A SSL (Secure Socket Layer) Certificate is also referred to as a digital certificate. Digital certificates serve two main purposes.

  1. They secure the transmission of consumer data on a website (such as credit card numbers, private information or customer account information).
  2. They confirm that the website and organization that is behind a website are legitimate and that the organization is who they claim to be.

The necessity to provide customers with a secure shopping experience has become very important. But even if you don't sell goods online, visitors may appreciate the fact that you are securing their private data, such as when submitting a contact form.

A very interesting excerpt from The Wall Street Journal:
Mr. Cutts (the liaison between Google's search team and website designers) has spoken in private conversations about Google's interest in [giving a boost in its search-engine results to websites that use encryption].

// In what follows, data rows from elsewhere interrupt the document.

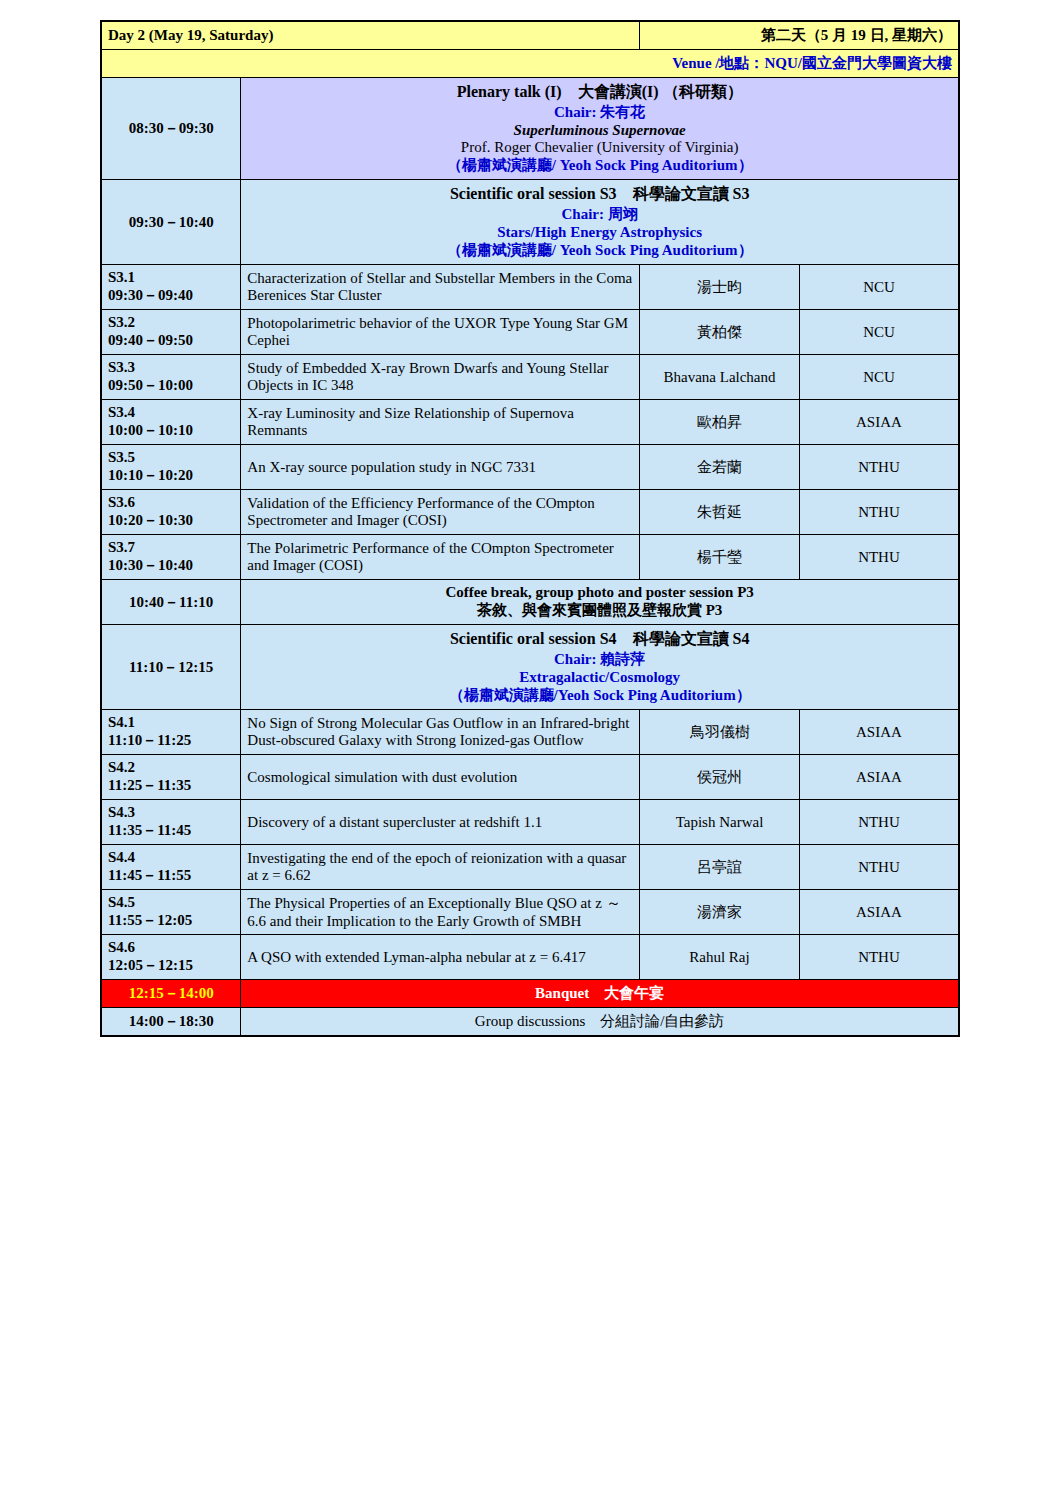| Day 2 (May 19, Saturday) | 第二天（5 月 19 日, 星期六） |
| Venue /地點：NQU/國立金門大學圖資大樓 |
| 08:30－09:30 | Plenary talk (I) 大會講演(I) （科研類） Chair: 朱有花 Superluminous Supernovae Prof. Roger Chevalier (University of Virginia) （楊肅斌演講廳/ Yeoh Sock Ping Auditorium） |
| 09:30－10:40 | Scientific oral session S3 科學論文宣讀 S3 Chair: 周翊 Stars/High Energy Astrophysics （楊肅斌演講廳/ Yeoh Sock Ping Auditorium） |
| S3.1 09:30－09:40 | Characterization of Stellar and Substellar Members in the Coma Berenices Star Cluster | 湯士昀 | NCU |
| S3.2 09:40－09:50 | Photopolarimetric behavior of the UXOR Type Young Star GM Cephei | 黃柏傑 | NCU |
| S3.3 09:50－10:00 | Study of Embedded X-ray Brown Dwarfs and Young Stellar Objects in IC 348 | Bhavana Lalchand | NCU |
| S3.4 10:00－10:10 | X-ray Luminosity and Size Relationship of Supernova Remnants | 歐柏昇 | ASIAA |
| S3.5 10:10－10:20 | An X-ray source population study in NGC 7331 | 金若蘭 | NTHU |
| S3.6 10:20－10:30 | Validation of the Efficiency Performance of the COmpton Spectrometer and Imager (COSI) | 朱哲延 | NTHU |
| S3.7 10:30－10:40 | The Polarimetric Performance of the COmpton Spectrometer and Imager (COSI) | 楊千瑩 | NTHU |
| 10:40－11:10 | Coffee break, group photo and poster session P3 茶敘、與會來賓團體照及壁報欣賞 P3 |
| 11:10－12:15 | Scientific oral session S4 科學論文宣讀 S4 Chair: 賴詩萍 Extragalactic/Cosmology （楊肅斌演講廳/Yeoh Sock Ping Auditorium） |
| S4.1 11:10－11:25 | No Sign of Strong Molecular Gas Outflow in an Infrared-bright Dust-obscured Galaxy with Strong Ionized-gas Outflow | 鳥羽儀樹 | ASIAA |
| S4.2 11:25－11:35 | Cosmological simulation with dust evolution | 侯冠州 | ASIAA |
| S4.3 11:35－11:45 | Discovery of a distant supercluster at redshift 1.1 | Tapish Narwal | NTHU |
| S4.4 11:45－11:55 | Investigating the end of the epoch of reionization with a quasar at z = 6.62 | 呂亭誼 | NTHU |
| S4.5 11:55－12:05 | The Physical Properties of an Exceptionally Blue QSO at z ～ 6.6 and their Implication to the Early Growth of SMBH | 湯濟家 | ASIAA |
| S4.6 12:05－12:15 | A QSO with extended Lyman-alpha nebular at z = 6.417 | Rahul Raj | NTHU |
| 12:15－14:00 | Banquet 大會午宴 |
| 14:00－18:30 | Group discussions 分組討論/自由參訪 |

Paraphrased from Google’s blog, August 06, 2014
At Google I/O a few months ago, Google called for “HTTPS everywhere” on the web. In 2014 Google has been running tests taking into account whether sites use secure, encrypted connections as a signal in their search ranking algorithms. We've seen positive results, so Google is starting to use HTTPS as a ranking signal. Over time, Google may decide to strengthen https as a ranking signal, because they’d like to encourage all website owners to switch from HTTP to HTTPS to keep everyone safe on the web.